TOTAL 9M2025 Results: Cost Gains Mask Weak Topline

Rating Summary:
We issue a SELL rating on TotalEnergies Marketing Ghana Plc (TOTAL), as we believe the stock’s price has run ahead of its fundamentals. The share price has surged 208.7% year-to-date to GHS 40.50, far exceeding our fair value estimate of GHS 30.84. This rally, in our view, reflects excessive market optimism surrounding the company’s solarisation initiative, cost-efficiency gains, and dividend stability, all of which are already priced into the current valuation. We note that, the solarisation programme has improved operational efficiency, reducing reliance on grid power and moderating operating expense growth to 17.5% (2018–2023) from 19.4% (2012–2017). We forecast operating expense to grow at an average of 16.3% (2025-2029), culminating in a forecast operating margin to average 7.0% between FY2025 and FY2029, only modestly above the historical five-year average of 5.6%.

However, competitive pressures in Ghana’s downstream petroleum market have intensified, with a total of 192 licensed OMCs, several of which offer aggressive pump-price discounts to capture market share.
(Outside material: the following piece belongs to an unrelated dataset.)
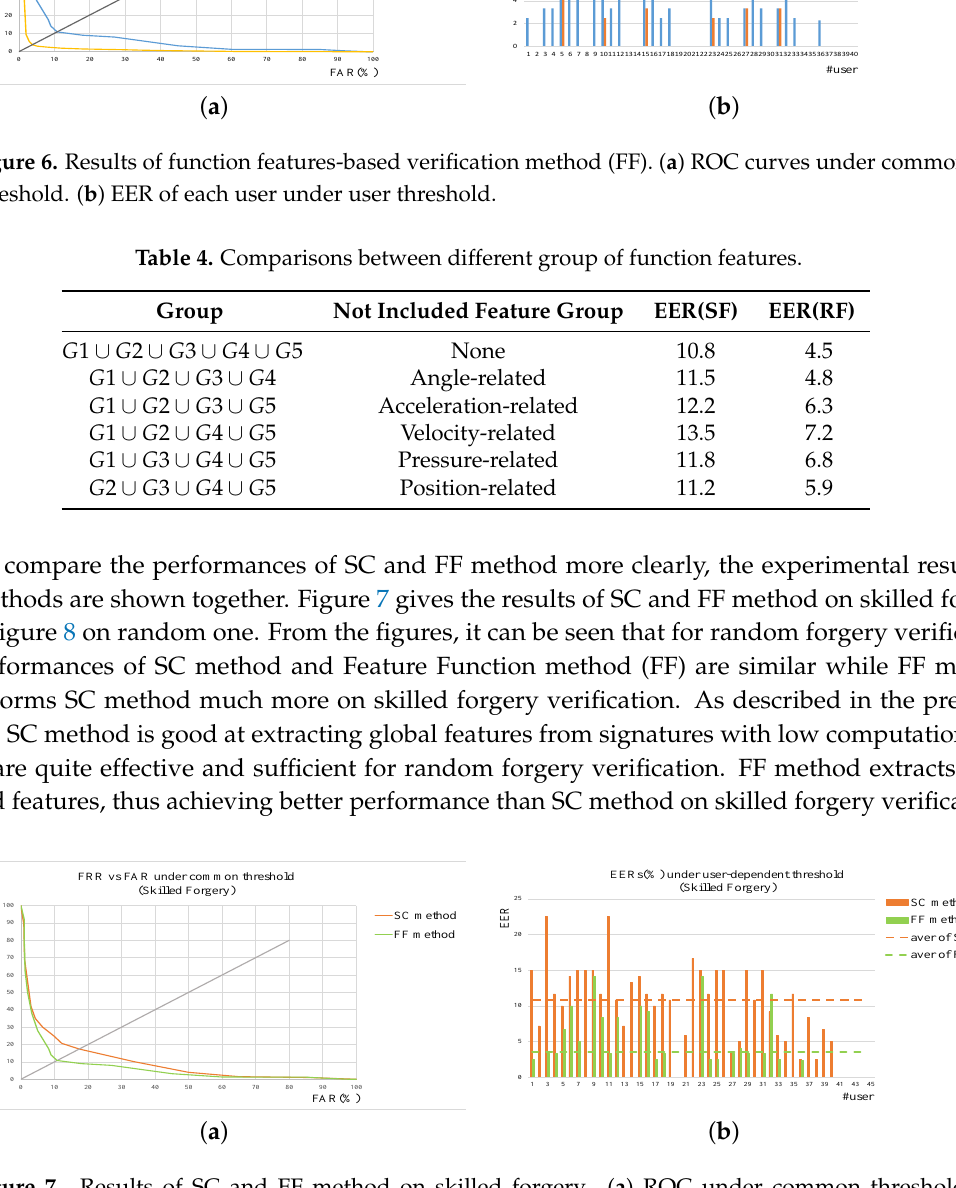
Figure 7. Results of SC and FF method on skilled forgery. ( a ) ROC under common threshold. ( b ) EER of each user under user threshold. In addition, those dotted lines are the average levels of corresponding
This dynamic continues to erode pricing flexibility and volume growth for TotalEnergies Ghana, while gradually constraining its overall market position. We estimate revenue growth to decelerate to a 9.4% CAGR (FY2025 – FY2029) from a historical 21.7%, reflecting the challenges of maintaining market share amid intensifying price competition. Additionally, global energy prices could remain depressed in the short-to-medium term as faltering global demand shifts the crude oil market into oversupply with the World Bank forecast average price of USD 61.5pb (2026 – 2027). Domestically, we expect a more stable Ghanaian Cedi with an average annual depreciation of 6.8%. This combined effect of a likely depressed energy prices and relatively stable exchange rate will cap the upside for domestic pump prices, restraining topline momentum.

The company has maintained a consistent dividend payment, steadily rewarding shareholders over the years. The company’s five-year average dividend yield stands at 16.4% (2020–2024), underpinned by a five-year average payout ratio of 47.6%. However, the sharp 208.7% year-to-date rally in the share price has compressed the dividend yield to an average of 15.1% (2021–2025) and a current yield of 6.3%., While TOTALEnergies’ current dividend yield of 6.3% appears unattractive relative to the current 364-day Treasury bill rate of 13.02%, it remains higher than GOIL’s dividend yield of 2.1%. However, we opine that the sharp decline in TOTAL’s dividend yield supports our thesis that the current price rally appears to outpace the company’s fundamentals. We obtained our fair value estimate using a blended valuation approach comprising Discounted Cash Flow (40% weight), Enterprise Value to Earnings Before Interest, Taxes, Depreciation, and Amortisation – EV/EBITDA – (45% weight), and Dividend Discount Model (15% weight). The intrinsic value estimate is based on a 15.69% risk-free rate, a weighted average cost of capital (WACC) of 20.7%, and a terminal growth rate of 5.0%.